Here's the big bag of golf balls I picked up from the shore during just one trip. Others also picked up more balls!

The completion of the boardwalk means more opportunities for ordinary people to interact with the mangroves and other seashore life at Berlayar Creek. A great chance to raise awareness! But also many other challenges. If you would like to make a difference, do contact NParks at Labrador Nature Reserve. They will always appreciate volunteer assistance and ideas to create positive influences through the new boardwalk!

Thanks to Yuet Hsin for inviting me to the event, and Raem and Wei Ling for a great morning in the mangroves. It was great also to catch up with so many friends afterwards!

More about flora and fauna seen on Berlayar on previous trips:
  • Finale of the Guides of Singapore Shores work shop in Aug 10
  • More mangrove flora and fauna seen in Mar 09.
  • More rocky shore creatures and big trees at Bukit Cermin seen in Mar 09.
  • More reefy creatures seen during a low tide seen in Apr 09.
  • Quick look at Berlayar shore in Jan 09.
  • Canoeing up Berlayar mangroves in May 10.


  1. Wow, I didnt know there was a mangrove patch at Labrador, I will visit that patch very soon! Thank you for infomation!

    Rick (NUS)

  2. Is it legal to fish/use fishing nets in Parks in Singapore? Or to collect other wildlife, for that matter? If illegal, is it posted as such?

  3. Dear Steven, thanks for your questions.

    From the AVA website, "Under the Wild Animals and Birds Act, it is an offence for any person to kill, take or keep any wild animal or bird, other than those specified in the Schedule such as mynas, pigeons and crows, without a license."

    And Fishing gear is licensed under the Fisheries Act, Fisheries (Fishing Gear) Rules which states that "No person shall erect, operate, maintain, use, remove or have in his possession any kind of fishing
    gear except in accordance with the terms of a fishing gear licence issued under these Rules."

    There are areas in various parks designated for fishing with their own rules.

    I feel enforcement is not always ideal as the only solution.

    I personally believe the real solution must begin with a proper understanding of the issues based on sound data. This will help identify suitable approaches. Raising awareness is a key element. These efforts must involve ordinary people doing their part.

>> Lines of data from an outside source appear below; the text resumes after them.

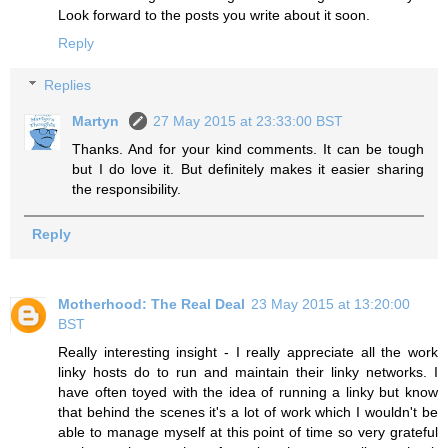
Look forward to the posts you write about it soon.
Reply
Replies
Martyn
27 May 2015 at 23:33:00 BST
Thanks. And for your kind comments. It can be tough
but I do love it. But definitely makes it easier sharing
the responsibility.
Reply
Motherhood: The Real Deal
23 May 2015 at 13:20:00
BST
Really interesting insight - I really appreciate all the work
linky hosts do to run and maintain their linky networks. I
have often toyed with the idea of running a linky but know
that behind the scenes it's a lot of work which I wouldn't be
able to manage myself at this point of time so very grateful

    The impact of fishing and abandoned fishing gear is heartbreaking and something I am trying to work on through Project Driftnet http://projectdriftnet.blogspot.com/

  4. Correction, the ComChest Sculptures were not designed by me, but by the design team when they set up the ComChest Walk (not many people know this).

    Glad to show people the wonders of our habitat. No need to go Thailand to see them when you can see it right here in Singapore!

  5. Oh thanks for that correction Raem! It is a great design feature and I'm glad you shared it with me.